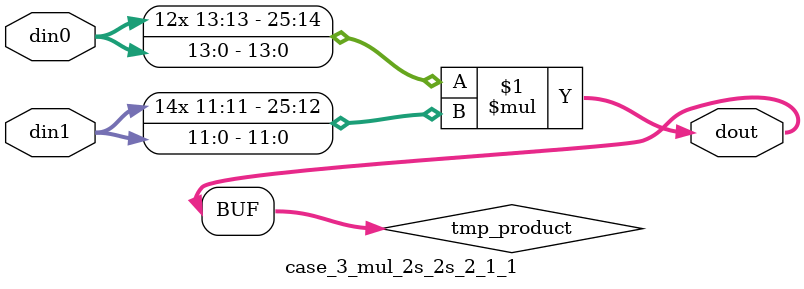
<source format=v>

`timescale 1 ns / 1 ps

 module case_3_mul_2s_2s_2_1_1(din0, din1, dout);
parameter ID = 1;
parameter NUM_STAGE = 0;
parameter din0_WIDTH = 14;
parameter din1_WIDTH = 12;
parameter dout_WIDTH = 26;

input [din0_WIDTH - 1 : 0] din0; 
input [din1_WIDTH - 1 : 0] din1; 
output [dout_WIDTH - 1 : 0] dout;

wire signed [dout_WIDTH - 1 : 0] tmp_product;



























assign tmp_product = $signed(din0) * $signed(din1);








assign dout = tmp_product;





















endmodule

</source>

## WHAT THE TASK REQUIRES:
Filter the records above, keeping each line that contains the word "signed".

## COMPLETED EXERCISE:
wire signed [dout_WIDTH - 1 : 0] tmp_product;
assign tmp_product = $signed(din0) * $signed(din1);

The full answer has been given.